I love effective communication, whether it is in a large group or one on one. Yet I rarely experience it. I’ll get on someone’s case for talking over, around, or through me. I end up feeling objectified or discounted. It can happen in the doctor’s office, when speaking with a rep from a utility service, or in the produce section of the grocery store.
The other day had an experience of feeling as if I wasn’t listened to. It was time for another colonoscopy exam. Those of you under fifty may not know the joys of preparing for this exam, but I assure you it’s worthwhile to get screening for cancer of the colon. This time around the doctor found a polyp in the large intestine. Not a big deal and I was grateful to have it removed.
But when I woke up from the exam my left eye was cloudy and felt rough. The doctor was concerned and told me to see an eye specialist. That’s when one thing led to the next!
The eye doctor didn’t seem to hear me when I complained about my cloudy vision. Instead he carefully examined my retinas after dilating my pupils.
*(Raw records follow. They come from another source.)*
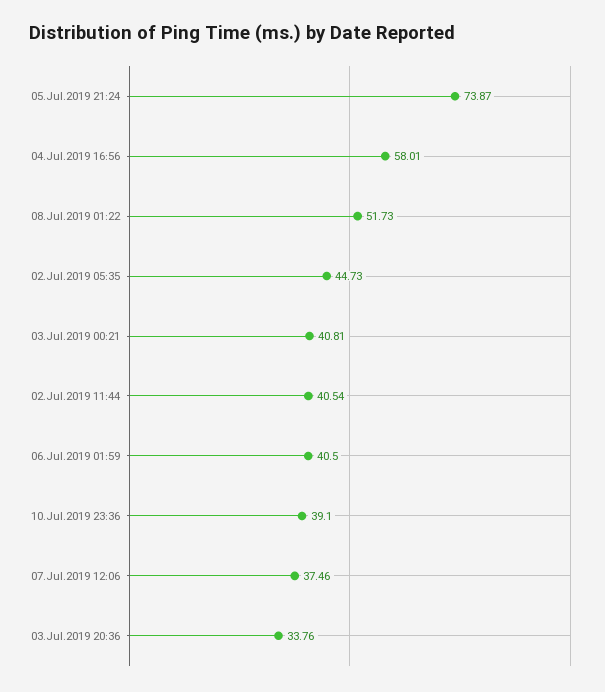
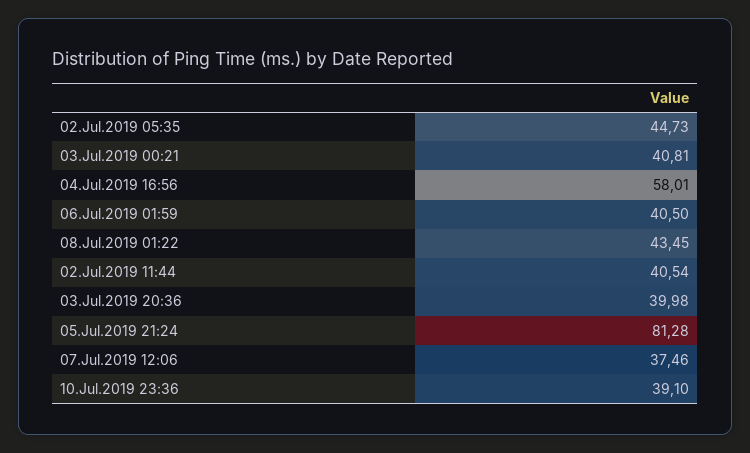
  {
-   "05.Jul.2019 21:24": 73.87,
+   "05.Jul.2019 21:24": 81.28,
    "04.Jul.2019 16:56": 58.01,
-   "08.Jul.2019 01:22": 51.73,
+   "08.Jul.2019 01:22": 43.45,
    "02.Jul.2019 05:35": 44.73,
    "03.Jul.2019 00:21": 40.81,
    "02.Jul.2019 11:44": 40.54,
    "06.Jul.2019 01:59": 40.5,
    "10.Jul.2019 23:36": 39.1,
    "07.Jul.2019 12:06": 37.46,
-   "03.Jul.2019 20:36": 33.76
+   "03.Jul.2019 20:36": 39.98
  }

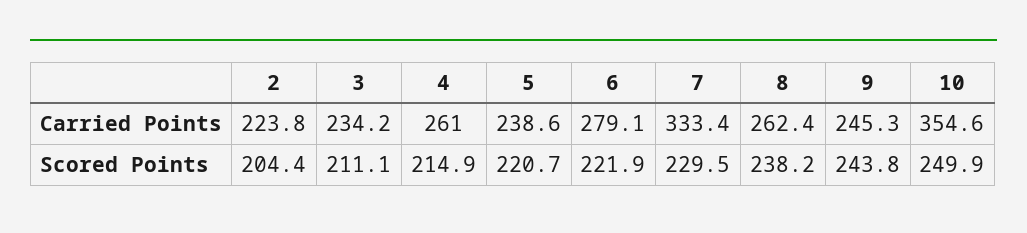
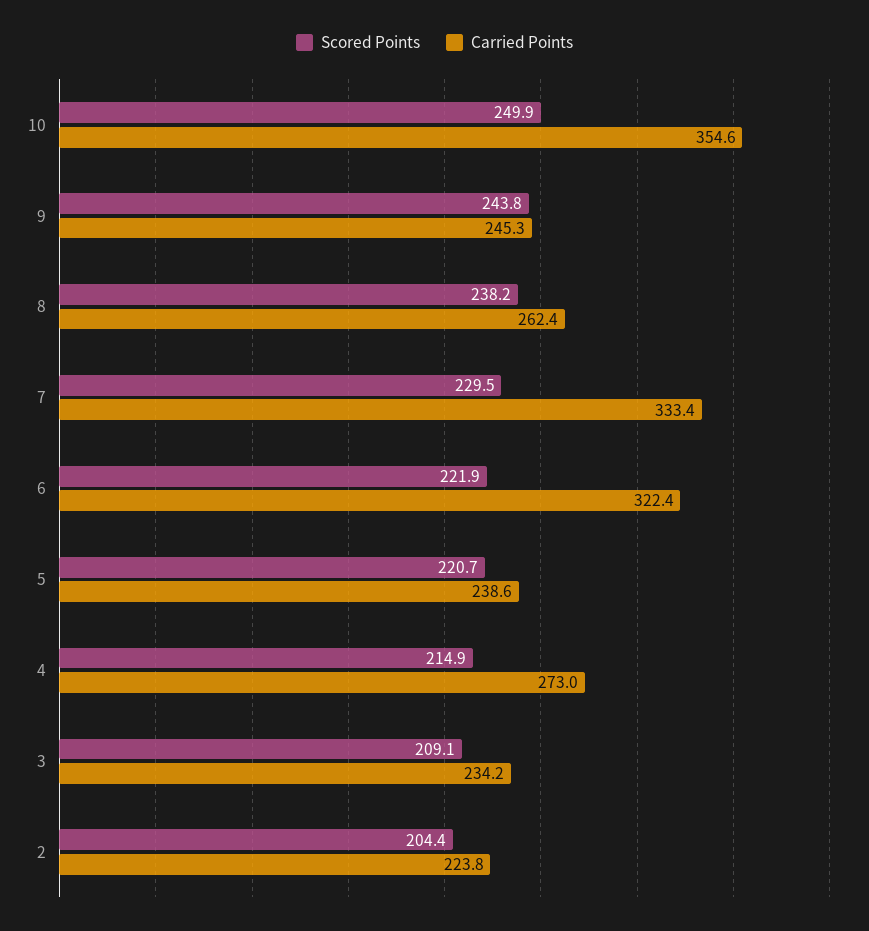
  {
    "Carried Points": {
      "2": 223.8,
      "3": 234.2,
-     "4": 261,
+     "4": 273,
      "5": 238.6,
-     "6": 279.1,
+     "6": 322.4,
      "7": 333.4,
      "8": 262.4,
      "9": 245.3,
      "10": 354.6
    },
    "Scored Points": {
      "2": 204.4,
-     "3": 211.1,
+     "3": 209.1,
      "4": 214.9,
      "5": 220.7,
      "6": 221.9,
      "7": 229.5,
      "8": 238.2,
      "9": 243.8,
      "10": 249.9
    }
  }

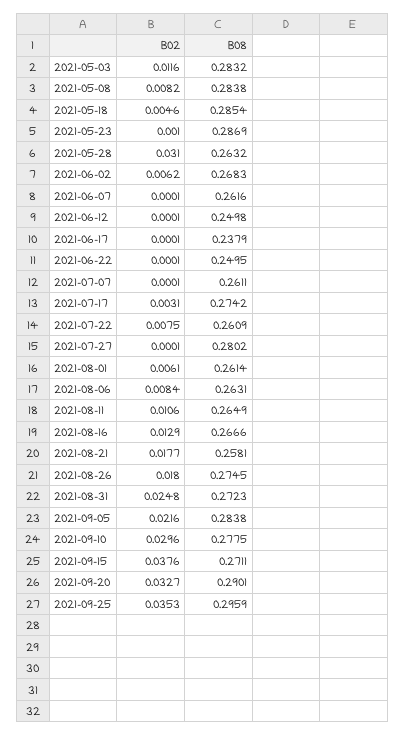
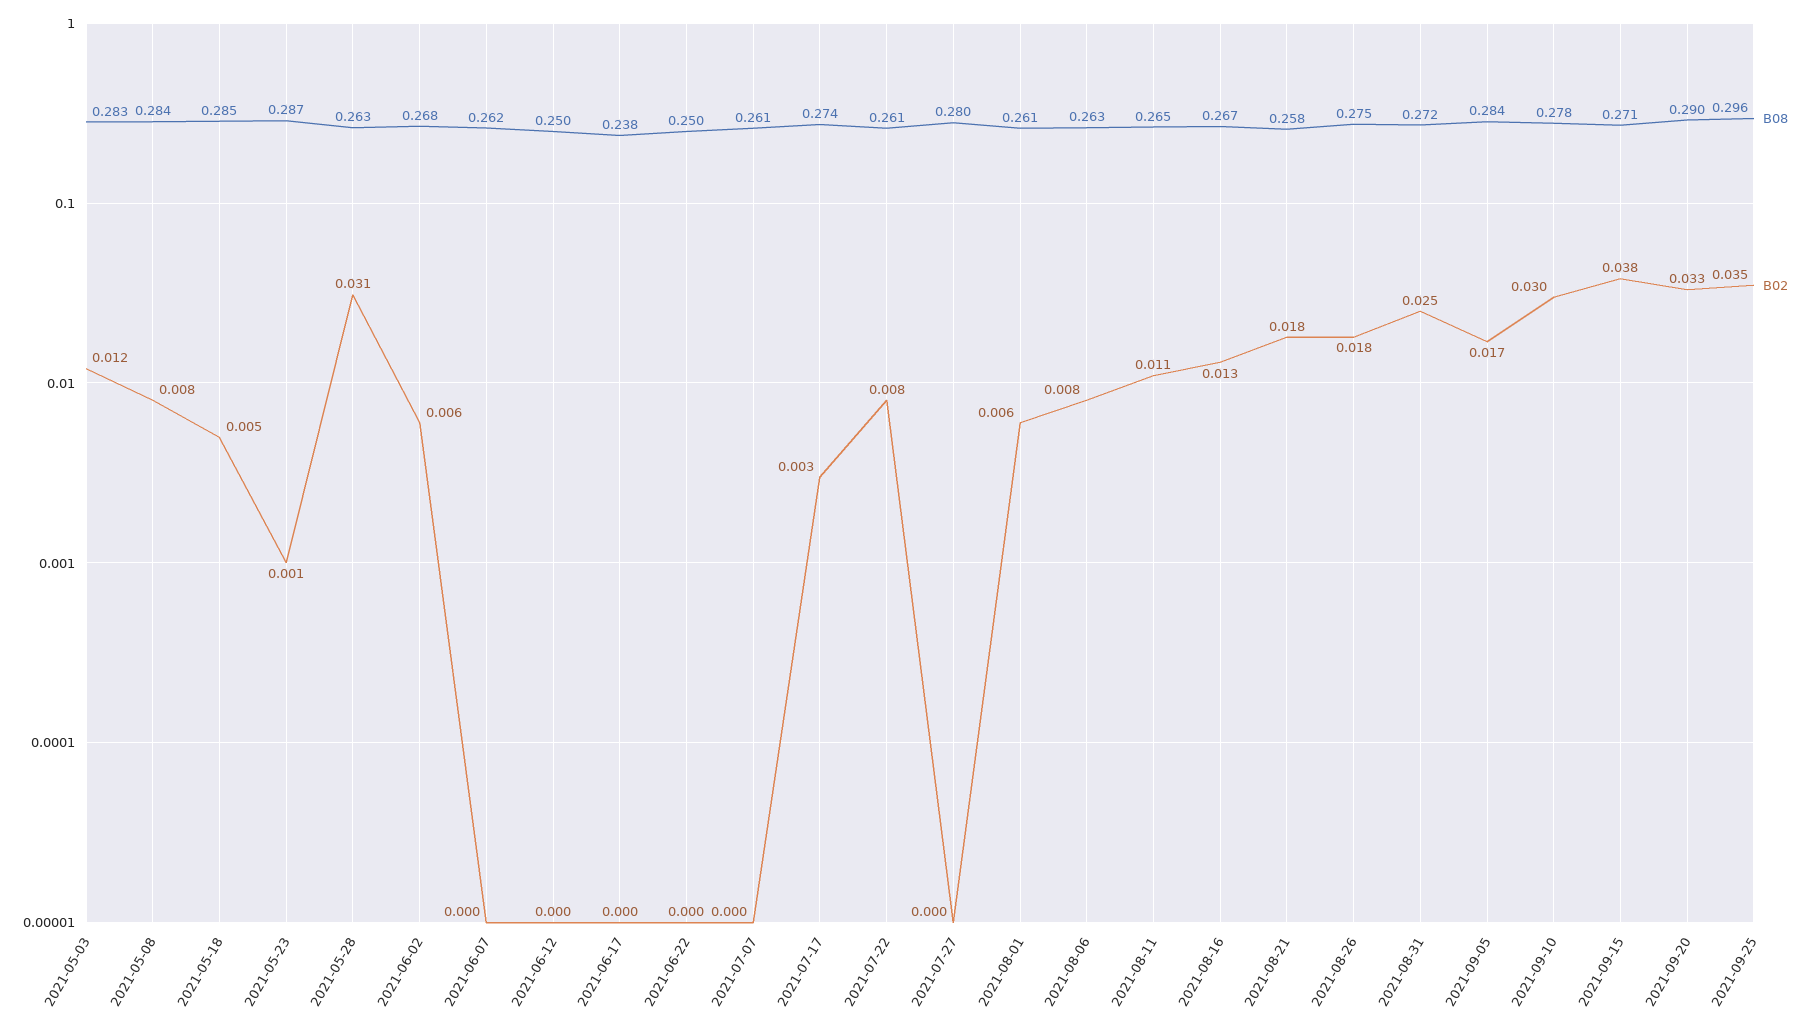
  {
    "B02": {
      "2021-05-03": 0.0116,
      "2021-05-08": 0.0082,
      "2021-05-18": 0.0046,
      "2021-05-23": 0.001,
      "2021-05-28": 0.031,
      "2021-06-02": 0.0062,
      "2021-06-07": 0.0001,
      "2021-06-12": 0.0001,
      "2021-06-17": 0.0001,
      "2021-06-22": 0.0001,
      "2021-07-07": 0.0001,
      "2021-07-17": 0.0031,
      "2021-07-22": 0.0075,
      "2021-07-27": 0.0001,
      "2021-08-01": 0.0061,
      "2021-08-06": 0.0084,
      "2021-08-11": 0.0106,
      "2021-08-16": 0.0129,
      "2021-08-21": 0.0177,
      "2021-08-26": 0.018,
      "2021-08-31": 0.0248,
-     "2021-09-05": 0.0216,
+     "2021-09-05": 0.017,
      "2021-09-10": 0.0296,
      "2021-09-15": 0.0376,
      "2021-09-20": 0.0327,
      "2021-09-25": 0.0353
    },
    "B08": {
      "2021-05-03": 0.2832,
      "2021-05-08": 0.2838,
      "2021-05-18": 0.2854,
      "2021-05-23": 0.2869,
      "2021-05-28": 0.2632,
      "2021-06-02": 0.2683,
      "2021-06-07": 0.2616,
      "2021-06-12": 0.2498,
      "2021-06-17": 0.2379,
      "2021-06-22": 0.2495,
      "2021-07-07": 0.2611,
      "2021-07-17": 0.2742,
      "2021-07-22": 0.2609,
      "2021-07-27": 0.2802,
      "2021-08-01": 0.2614,
      "2021-08-06": 0.2631,
      "2021-08-11": 0.2649,
      "2021-08-16": 0.2666,
      "2021-08-21": 0.2581,
      "2021-08-26": 0.2745,
      "2021-08-31": 0.2723,
      "2021-09-05": 0.2838,
      "2021-09-10": 0.2775,
      "2021-09-15": 0.2711,
      "2021-09-20": 0.2901,
      "2021-09-25": 0.2959
    }
  }

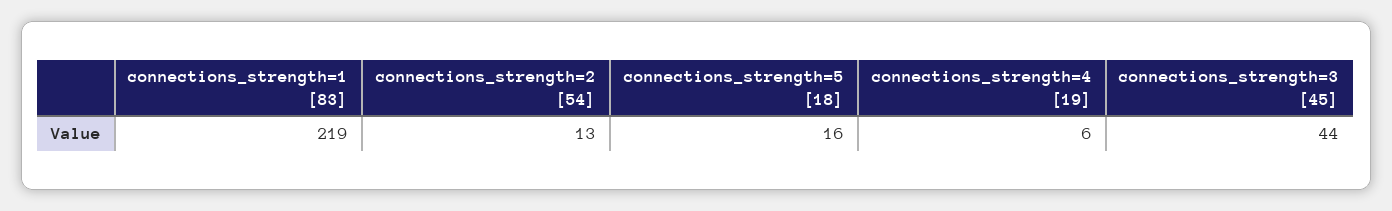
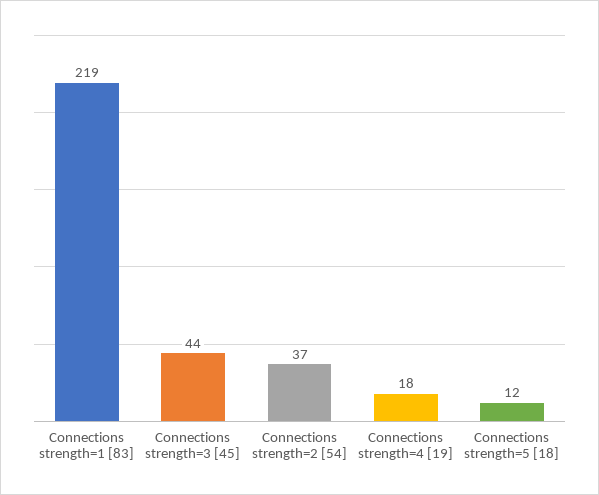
  {
    "connections_strength=1 [83]": 219,
-   "connections_strength=2 [54]": 13,
+   "connections_strength=2 [54]": 37,
-   "connections_strength=5 [18]": 16,
+   "connections_strength=5 [18]": 12,
-   "connections_strength=4 [19]": 6,
+   "connections_strength=4 [19]": 18,
    "connections_strength=3 [45]": 44
  }

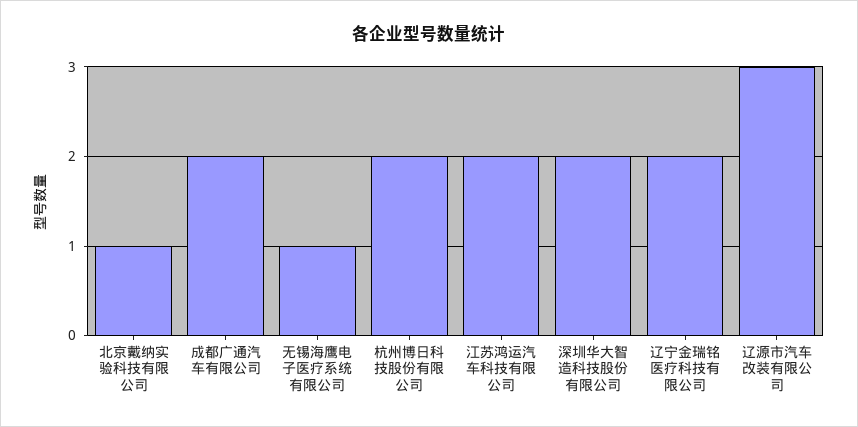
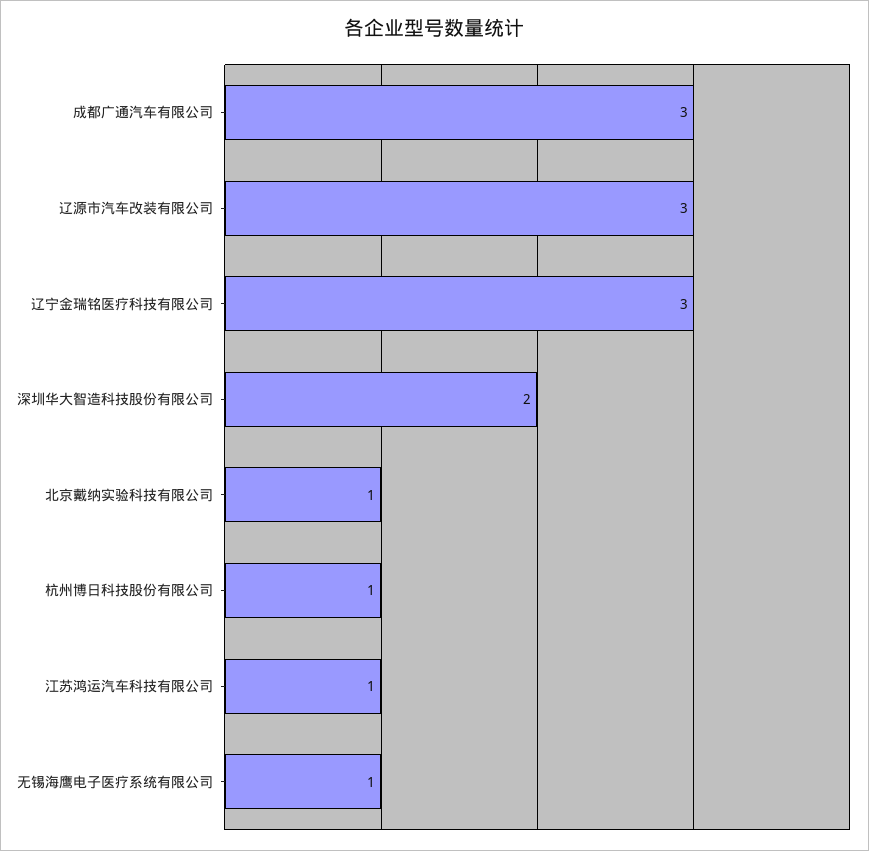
  {
    "北京戴纳实验科技有限公司": 1,
-   "成都广通汽车有限公司": 2,
+   "成都广通汽车有限公司": 3,
    "无锡海鹰电子医疗系统有限公司": 1,
-   "杭州博日科技股份有限公司": 2,
+   "杭州博日科技股份有限公司": 1,
-   "江苏鸿运汽车科技有限公司": 2,
+   "江苏鸿运汽车科技有限公司": 1,
    "深圳华大智造科技股份有限公司": 2,
-   "辽宁金瑞铭医疗科技有限公司": 2,
+   "辽宁金瑞铭医疗科技有限公司": 3,
    "辽源市汽车改装有限公司": 3
  }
He was alerted by a change in my distance vision. As he looked through a magnifying glass he discovered a swelling of my optic nerves called papilledema. I was irritated because he still hadn’t address my cloudy vision issue and I had already been in his office for two long hours waiting to see him, without having had a meal in almost a day.
To my surprise he sent me for an immediate MRI scan of my brain. My imagination went wild since I had already had a benign brain tumor removed. Much later the next day I got the diagnosis from my primary care physician. I have “benign cranial hypertension” caused by too much brain fluid. Something is keeping it from draining properly. The optic nerve issue was a symptom, but also serious because it causes my eyesight to degrade.
So the lesson for is that my expectations of good communication are not always the best. Sometimes I need to surrender myself to the circumstances and let the experts figure things out. I am seeing a neurologist soon and I hope that he’ll tell me that I’ll be okay. So talk to me, but make sure you’re making sense and the topic is relevant to what’s really going on!